### [PAGE TEXT]
== Segment start ==

Investigating the Precise Identification of Citrullination Sites with High- Performance Score Metrics Using a Powerful Computation Predicting Tool

Background: To elucidate the detailed mechanisms of citrullination at the molecular level and design drugs applicable to major human diseases, predicting protein citrullination sites (PCSs) is essential. Using experimental approaches to predict PCSs is time-consuming and costly. However, there is a limited scope of the current PCS predictors. In particular, most predictors are commonly used for PCS prediction and have limited performance scores. Objective: This work aims to provide an improved sophisticated predictor of citrullination sites using a benchmark dataset in a machine learning platform. Methods: This study presents a reliable citrullination site predictor based on a benchmark dataset containing a 1:1 ratio of positive and negative samples. We classified citrullination sites using the Composition of the K-Spaced Amino Acid Pairs (CKSAAP) and Support Vector Machine (SVM). Results: We developed PCS predictors using integrated machine-learning methods that produced the highest average scores. Using 10-fold cross-validation on test datasets, the True Positive Rate (TPR) was 98.34%, the True Negative Rate (TNR) was 99.44%, the accuracy was 98.89%, the Mathew Correlation Coefficient (MCC) was 98.21%, the Area Under the ROC Curve (AUC) was 0.999, and the partial Area Under the ROC Curve (pAUC) was 0.1968. Conclusion: According to overall performance, our developed predictor has a significantly higher implementation in comparison with the current tools on the same benchmark dataset. Moreover, it showed better performance metrics on both test and training datasets. Our developed predictor is promising and can be implemented as a complementary technique for identifying fast and precise citrullination sites.

== Segment end ==

### [STORED DATA]

== Segment start ==

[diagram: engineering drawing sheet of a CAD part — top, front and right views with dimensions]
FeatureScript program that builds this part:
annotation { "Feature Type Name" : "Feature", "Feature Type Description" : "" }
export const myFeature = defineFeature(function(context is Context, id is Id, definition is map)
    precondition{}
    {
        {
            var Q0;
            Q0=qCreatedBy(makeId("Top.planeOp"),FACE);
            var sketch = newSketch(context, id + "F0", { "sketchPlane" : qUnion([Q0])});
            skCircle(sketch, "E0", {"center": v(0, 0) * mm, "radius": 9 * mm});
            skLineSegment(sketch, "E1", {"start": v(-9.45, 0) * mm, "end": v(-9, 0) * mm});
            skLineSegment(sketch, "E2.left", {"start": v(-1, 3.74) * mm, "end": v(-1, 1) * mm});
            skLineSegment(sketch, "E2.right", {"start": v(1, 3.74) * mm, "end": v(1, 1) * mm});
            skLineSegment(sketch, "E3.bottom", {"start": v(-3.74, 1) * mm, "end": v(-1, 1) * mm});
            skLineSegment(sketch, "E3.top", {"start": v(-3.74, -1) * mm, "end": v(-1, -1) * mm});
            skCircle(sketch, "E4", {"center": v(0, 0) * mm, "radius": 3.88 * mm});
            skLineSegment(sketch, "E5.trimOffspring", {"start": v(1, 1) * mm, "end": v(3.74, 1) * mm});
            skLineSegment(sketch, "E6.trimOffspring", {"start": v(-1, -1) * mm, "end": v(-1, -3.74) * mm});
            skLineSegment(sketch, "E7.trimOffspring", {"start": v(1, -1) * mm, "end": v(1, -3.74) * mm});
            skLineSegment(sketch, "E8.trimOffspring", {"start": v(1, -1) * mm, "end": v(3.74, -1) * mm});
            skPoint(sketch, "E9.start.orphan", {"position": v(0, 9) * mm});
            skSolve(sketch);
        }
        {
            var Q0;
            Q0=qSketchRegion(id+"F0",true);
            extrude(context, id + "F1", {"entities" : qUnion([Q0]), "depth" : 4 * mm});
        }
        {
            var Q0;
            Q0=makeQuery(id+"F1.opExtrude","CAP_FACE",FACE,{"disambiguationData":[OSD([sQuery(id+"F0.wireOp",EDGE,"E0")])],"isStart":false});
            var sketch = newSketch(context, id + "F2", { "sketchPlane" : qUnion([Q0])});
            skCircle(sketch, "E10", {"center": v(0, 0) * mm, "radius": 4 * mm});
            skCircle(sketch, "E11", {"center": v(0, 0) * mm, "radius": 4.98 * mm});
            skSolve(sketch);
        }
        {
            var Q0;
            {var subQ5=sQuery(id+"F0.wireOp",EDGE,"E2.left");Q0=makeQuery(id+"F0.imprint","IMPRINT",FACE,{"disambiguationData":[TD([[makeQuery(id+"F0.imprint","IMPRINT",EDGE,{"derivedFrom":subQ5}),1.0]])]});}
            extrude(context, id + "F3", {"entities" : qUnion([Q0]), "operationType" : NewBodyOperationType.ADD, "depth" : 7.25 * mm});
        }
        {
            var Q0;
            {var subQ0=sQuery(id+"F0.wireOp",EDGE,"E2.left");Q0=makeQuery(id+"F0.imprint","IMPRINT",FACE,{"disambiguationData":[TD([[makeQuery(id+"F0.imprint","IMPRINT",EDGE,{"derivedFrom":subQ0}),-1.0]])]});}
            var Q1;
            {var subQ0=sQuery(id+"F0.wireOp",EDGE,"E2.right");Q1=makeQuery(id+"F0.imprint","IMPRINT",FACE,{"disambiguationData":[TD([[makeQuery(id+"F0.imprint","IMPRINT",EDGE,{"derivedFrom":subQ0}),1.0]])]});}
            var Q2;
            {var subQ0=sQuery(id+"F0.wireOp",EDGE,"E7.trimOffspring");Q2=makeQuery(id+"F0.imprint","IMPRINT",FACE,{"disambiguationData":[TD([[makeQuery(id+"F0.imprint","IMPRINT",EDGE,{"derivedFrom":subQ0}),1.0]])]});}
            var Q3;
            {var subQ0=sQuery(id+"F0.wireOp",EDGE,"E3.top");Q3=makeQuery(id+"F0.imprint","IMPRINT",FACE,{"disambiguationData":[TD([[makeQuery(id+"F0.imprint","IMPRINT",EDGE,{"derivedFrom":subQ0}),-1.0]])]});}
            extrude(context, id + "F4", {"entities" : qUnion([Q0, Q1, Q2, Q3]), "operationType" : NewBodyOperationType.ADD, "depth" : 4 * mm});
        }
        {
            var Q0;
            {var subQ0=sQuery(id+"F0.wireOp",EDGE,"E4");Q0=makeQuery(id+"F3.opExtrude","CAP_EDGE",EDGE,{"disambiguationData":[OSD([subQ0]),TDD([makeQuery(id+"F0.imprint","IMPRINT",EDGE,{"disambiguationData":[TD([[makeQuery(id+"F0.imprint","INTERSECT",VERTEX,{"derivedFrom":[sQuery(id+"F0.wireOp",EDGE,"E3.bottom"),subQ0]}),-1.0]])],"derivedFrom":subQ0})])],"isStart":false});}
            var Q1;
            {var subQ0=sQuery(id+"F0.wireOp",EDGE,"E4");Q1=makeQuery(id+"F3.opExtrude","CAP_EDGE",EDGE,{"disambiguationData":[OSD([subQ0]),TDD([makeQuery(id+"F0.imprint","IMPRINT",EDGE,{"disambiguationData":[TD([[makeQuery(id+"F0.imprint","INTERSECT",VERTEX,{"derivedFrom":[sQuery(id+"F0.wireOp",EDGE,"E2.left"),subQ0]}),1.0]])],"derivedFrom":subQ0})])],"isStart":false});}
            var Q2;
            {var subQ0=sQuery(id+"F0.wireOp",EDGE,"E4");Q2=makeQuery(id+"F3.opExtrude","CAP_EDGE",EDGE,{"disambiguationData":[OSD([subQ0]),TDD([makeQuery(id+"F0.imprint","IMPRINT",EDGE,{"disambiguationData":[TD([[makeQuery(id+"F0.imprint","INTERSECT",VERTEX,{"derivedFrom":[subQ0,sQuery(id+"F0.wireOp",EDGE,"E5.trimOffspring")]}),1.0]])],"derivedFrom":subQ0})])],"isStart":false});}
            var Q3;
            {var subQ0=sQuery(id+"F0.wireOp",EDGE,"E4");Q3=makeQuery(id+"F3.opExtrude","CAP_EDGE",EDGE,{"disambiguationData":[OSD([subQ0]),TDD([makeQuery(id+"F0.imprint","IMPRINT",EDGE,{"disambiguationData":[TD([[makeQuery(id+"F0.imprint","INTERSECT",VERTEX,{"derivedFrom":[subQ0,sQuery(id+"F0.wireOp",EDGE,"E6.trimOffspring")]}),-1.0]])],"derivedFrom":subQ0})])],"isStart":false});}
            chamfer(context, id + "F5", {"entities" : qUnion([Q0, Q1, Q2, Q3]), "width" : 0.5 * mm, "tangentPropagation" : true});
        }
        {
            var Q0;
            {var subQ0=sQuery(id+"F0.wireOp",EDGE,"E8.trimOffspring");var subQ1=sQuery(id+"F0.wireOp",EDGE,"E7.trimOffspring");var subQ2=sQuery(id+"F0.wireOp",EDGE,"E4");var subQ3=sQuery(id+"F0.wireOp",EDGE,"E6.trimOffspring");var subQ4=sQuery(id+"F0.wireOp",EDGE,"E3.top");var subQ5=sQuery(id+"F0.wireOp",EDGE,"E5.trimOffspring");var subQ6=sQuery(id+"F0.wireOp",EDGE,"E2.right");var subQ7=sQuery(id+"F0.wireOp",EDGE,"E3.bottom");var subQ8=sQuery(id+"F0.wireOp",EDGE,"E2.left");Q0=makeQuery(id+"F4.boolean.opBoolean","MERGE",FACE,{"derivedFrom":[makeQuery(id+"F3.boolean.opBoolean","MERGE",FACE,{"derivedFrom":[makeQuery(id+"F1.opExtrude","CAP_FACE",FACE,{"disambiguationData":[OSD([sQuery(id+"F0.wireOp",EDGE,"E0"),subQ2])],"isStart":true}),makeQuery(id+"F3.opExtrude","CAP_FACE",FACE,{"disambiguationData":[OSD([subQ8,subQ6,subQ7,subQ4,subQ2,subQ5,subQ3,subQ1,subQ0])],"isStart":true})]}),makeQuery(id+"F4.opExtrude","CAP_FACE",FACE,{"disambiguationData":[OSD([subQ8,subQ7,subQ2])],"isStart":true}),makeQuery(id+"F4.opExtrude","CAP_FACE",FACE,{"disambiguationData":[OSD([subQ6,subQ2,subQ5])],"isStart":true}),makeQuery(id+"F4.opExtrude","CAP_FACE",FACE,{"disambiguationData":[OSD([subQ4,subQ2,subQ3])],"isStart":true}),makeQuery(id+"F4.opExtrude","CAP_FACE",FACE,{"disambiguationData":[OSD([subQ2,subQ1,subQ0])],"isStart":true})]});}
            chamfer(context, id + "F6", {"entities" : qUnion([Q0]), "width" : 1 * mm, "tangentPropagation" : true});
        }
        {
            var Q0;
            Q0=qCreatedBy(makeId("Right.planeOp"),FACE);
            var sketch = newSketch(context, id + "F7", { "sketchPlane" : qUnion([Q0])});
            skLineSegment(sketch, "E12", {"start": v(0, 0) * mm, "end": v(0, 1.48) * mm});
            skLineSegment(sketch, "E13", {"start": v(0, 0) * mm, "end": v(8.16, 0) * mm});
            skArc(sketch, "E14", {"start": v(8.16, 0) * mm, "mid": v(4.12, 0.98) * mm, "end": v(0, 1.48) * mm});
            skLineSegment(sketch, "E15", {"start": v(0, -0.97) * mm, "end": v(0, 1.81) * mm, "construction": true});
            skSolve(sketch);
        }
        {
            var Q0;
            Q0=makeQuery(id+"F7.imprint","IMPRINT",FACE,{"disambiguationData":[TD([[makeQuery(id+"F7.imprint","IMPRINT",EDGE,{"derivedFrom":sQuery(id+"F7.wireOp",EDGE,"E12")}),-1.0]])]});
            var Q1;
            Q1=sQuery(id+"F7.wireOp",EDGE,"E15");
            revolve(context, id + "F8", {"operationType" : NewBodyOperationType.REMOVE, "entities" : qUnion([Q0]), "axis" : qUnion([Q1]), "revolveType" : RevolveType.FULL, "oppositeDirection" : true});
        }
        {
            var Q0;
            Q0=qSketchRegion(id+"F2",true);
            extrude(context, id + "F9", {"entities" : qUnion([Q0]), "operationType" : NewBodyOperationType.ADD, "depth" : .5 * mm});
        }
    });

== Segment end ==

### [ACTION ITEM]
Translate this sentence from the citrullination abstract above into Spanish: "Using experimental approaches to predict PCSs is time-consuming and costly."

### [TASK RESPONSE]
Utilizar enfoques experimentales para predecir los PCS requiere mucho tiempo y es costoso.